If the child does lie could you jokingly answer by saying something lighthearted about them winding you up or joking? If they are doing it for attention at least they will get positive and happy attention and may learn not to do it, it will take the tension out of the situation as well.

As the child gets older, if they still do this, you could face it then by reading books on lying, etc.


hehe! I still 'word' things so they can't lie! Instead of saying 'Did you do drop that on the floor' or 'Did you hit so and so?' I always say ' Why did you drop that on the floor?' and 'Why did you hit so and so?" even if I didn't see! Works every time! When you give them the chance to make an excuse for their behaviour, the truth comes out!

Helen79
16-06-2009, 10:16 AM
hehe! I still 'word' things so they can't lie! Instead of saying 'Did you do drop that on the floor' or 'Did you hit so and so?' I always say ' Why did you drop that on the floor?' and 'Why did you hit so and so?" even if I didn't see!

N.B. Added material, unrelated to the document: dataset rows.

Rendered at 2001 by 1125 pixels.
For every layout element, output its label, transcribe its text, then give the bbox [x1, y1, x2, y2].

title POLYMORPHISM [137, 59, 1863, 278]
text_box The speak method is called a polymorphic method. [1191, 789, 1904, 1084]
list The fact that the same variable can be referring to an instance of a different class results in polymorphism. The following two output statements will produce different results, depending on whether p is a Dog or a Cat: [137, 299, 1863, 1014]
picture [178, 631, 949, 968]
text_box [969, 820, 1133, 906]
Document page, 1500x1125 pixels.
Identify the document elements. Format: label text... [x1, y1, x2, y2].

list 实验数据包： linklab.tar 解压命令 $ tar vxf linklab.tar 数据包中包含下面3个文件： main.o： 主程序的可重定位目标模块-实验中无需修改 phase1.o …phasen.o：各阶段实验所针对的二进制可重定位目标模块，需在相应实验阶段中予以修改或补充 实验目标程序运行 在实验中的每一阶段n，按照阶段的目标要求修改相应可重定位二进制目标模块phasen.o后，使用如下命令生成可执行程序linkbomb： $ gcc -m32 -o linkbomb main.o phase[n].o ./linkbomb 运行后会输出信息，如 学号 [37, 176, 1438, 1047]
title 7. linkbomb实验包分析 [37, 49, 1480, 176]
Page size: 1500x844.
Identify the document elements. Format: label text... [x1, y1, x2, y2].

I try to do the same but dd will always still try to lie, even when I clearly saw her hitting ds she'll still claim he bumped his head on the floor even when I ask 'why did you hit ds?'

She forgets that our flat is very small & I can hear her every move where ever I am in the house even if I can't see her :laughing:

I wouldn't make a big deal out of it at that age but let them know that you do know the truth & still ask them to apologise & that they won't get away with the unwanted behaviour that they're lying about.